# Given text
········
Junichi Abe shifted gears to a more singular vision for fall, exploring the idea of “masterpiece” in careful craft and tailoring.
Abe’s penchant to play with layering remained, but it was mostly toned down and appeared as the core concept on only a handful of outfits. His reliance on patchwork and piling on items was replaced by restraint, and to good effect.
More from WWD
Instead he focused on strong cuts with exceptional details such gold grommets pooling on the bottom of trench coats, embellished collars and embroidery on blazers.
Models descended the central escalators of the retro-futuristic Sorbonne University building chosen for the show. It marked transition from the loose elements of tribalism seen in the spring collection, which was shown in the courtyard of the same building. The contrast was evident not only in the interior architecture, but in the emotion of the collection. Abe wanted to turn spring’s loose fit and sportswear feeling inside out.
········
# Assignment
Continue the review of Junichi Abe's fall collection from its last sentence.

# Raw data
········
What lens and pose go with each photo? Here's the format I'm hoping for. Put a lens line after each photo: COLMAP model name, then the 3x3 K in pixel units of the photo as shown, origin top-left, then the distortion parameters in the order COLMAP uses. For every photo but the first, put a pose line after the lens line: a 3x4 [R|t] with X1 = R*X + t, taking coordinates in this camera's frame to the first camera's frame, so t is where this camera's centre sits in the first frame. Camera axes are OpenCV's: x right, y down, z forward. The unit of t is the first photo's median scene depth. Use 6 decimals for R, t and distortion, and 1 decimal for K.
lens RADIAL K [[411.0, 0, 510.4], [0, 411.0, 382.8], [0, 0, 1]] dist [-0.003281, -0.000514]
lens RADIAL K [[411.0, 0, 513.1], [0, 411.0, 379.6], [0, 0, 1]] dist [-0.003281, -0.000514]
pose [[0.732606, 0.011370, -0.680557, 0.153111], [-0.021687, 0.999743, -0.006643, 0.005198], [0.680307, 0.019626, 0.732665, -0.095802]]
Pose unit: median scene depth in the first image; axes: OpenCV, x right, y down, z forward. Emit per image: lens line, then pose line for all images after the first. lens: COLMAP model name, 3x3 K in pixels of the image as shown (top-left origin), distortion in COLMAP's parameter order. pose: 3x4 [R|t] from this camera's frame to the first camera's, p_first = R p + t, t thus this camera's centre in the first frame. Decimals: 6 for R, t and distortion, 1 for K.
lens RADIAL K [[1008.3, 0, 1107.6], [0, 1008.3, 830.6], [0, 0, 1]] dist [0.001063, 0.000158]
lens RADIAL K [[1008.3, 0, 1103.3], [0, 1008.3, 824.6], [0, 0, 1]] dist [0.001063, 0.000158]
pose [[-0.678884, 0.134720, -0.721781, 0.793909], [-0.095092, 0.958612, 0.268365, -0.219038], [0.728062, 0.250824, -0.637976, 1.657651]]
········
# Final answer
The rich embellishments made the tailoring appear even stronger — delicate gold filigree on pockets or the hem of a jacket, or glass beads adding subtle shimmer to plaid — and was a study in restraint rooted in classic shapes, including traditional wool blazers, cardigans, and trench coats in a muted palette of dark green, grays, and beige. Volume was achieved with thick textiles, though one cloud of a jacket was puffed up like a breath of fresh air.
Color came from the accessories, in shoulder bags with pops of pink. While reworking items has always been a core tenet of his philosophy, Abe wanted to display that small touches on classic pieces is a way to approach the belief. The focus on masterpieces was a masterstroke.